片付けをしている間に佐和子さんがコーヒーを入れてくれて


「今日は、フォンダンショコラよ」


温められたフォンダンショコラがテーブルに並べられた。


「うわー美味しそう」


ソファーに座るとその美味しそうなフォンダンショコラに目が釘付け。


「…マスクとっていいですか?食べられない」


「罰ゲームみたいよね」


「食欲落ちないで下さいね。ほんと大丈夫ですから。顔見ないで食べてくださいね」


「見ない。

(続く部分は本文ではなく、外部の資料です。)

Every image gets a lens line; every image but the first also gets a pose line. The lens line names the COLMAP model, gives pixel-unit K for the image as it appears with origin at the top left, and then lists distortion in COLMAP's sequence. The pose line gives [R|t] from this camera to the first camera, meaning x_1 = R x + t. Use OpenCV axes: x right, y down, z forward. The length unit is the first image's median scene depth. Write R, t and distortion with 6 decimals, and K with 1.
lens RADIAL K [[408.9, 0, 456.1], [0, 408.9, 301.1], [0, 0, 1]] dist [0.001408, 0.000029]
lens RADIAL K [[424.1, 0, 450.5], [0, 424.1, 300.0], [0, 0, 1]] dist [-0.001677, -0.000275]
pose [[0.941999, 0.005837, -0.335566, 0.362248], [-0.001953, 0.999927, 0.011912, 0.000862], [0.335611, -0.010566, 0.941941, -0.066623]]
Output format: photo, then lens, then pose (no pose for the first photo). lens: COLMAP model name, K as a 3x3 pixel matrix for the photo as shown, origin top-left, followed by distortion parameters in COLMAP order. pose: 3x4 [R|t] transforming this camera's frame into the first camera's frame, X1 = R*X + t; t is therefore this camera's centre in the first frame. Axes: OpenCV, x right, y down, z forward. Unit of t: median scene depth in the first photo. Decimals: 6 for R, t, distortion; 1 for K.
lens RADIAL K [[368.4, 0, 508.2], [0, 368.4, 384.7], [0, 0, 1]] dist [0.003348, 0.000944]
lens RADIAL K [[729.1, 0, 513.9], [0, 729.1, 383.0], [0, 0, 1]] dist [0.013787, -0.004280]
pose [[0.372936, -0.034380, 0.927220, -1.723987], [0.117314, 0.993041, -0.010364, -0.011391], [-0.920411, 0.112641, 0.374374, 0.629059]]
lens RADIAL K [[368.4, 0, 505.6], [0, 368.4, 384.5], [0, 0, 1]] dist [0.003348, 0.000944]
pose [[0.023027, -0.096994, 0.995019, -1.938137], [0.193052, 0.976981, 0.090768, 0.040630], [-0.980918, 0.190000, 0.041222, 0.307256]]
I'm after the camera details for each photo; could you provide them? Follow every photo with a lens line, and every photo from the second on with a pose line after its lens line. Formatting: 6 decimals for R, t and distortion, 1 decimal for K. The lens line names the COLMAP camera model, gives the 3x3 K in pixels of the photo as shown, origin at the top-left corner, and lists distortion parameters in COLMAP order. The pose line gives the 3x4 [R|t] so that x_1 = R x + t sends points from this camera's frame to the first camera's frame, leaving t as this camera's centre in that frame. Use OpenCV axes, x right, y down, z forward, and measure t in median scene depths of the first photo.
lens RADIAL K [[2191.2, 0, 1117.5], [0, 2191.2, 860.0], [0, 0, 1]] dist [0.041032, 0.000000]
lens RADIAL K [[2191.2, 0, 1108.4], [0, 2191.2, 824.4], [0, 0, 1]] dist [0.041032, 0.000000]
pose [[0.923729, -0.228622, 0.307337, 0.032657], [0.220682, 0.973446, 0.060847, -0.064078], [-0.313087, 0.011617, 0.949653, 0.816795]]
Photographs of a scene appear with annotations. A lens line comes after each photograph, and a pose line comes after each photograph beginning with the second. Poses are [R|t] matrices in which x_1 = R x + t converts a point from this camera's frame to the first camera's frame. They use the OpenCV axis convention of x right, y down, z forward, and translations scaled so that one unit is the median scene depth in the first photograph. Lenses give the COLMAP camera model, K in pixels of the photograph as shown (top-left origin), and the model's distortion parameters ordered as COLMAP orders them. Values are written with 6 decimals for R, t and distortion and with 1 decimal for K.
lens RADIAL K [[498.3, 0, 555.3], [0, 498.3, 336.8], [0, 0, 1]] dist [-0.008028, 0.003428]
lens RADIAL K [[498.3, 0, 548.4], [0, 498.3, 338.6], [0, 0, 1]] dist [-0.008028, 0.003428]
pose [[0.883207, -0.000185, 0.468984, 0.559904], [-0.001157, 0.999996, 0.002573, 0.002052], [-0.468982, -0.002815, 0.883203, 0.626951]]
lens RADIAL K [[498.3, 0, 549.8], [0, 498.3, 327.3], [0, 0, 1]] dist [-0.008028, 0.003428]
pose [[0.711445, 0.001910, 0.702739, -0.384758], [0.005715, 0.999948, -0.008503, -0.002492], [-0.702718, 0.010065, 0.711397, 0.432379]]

見ない」


クスクスと笑われる横で私はマスクを外した。


フォークをいれるとチョコがトロリと溶け出してきて


「うわぁ~そそられる~」と笑顔になった。


でもショコラを口に入れようと顔をあげると


ゆがんだ顔をした2人の顔…


「だから見ないでくださいよ」


困った顔になってしまう。


「やっぱりテーブル捨てなさいね」なんて佐和子さんまで言うから


「怪我するたびに家具がなくなっちゃいますね」って大笑い。


「家の中、何も置くのやめたらいいのよ」


由香里さんのその言葉に


「転ばぬ先の杖みたいなもの?いや杖も危ない?」って大笑い。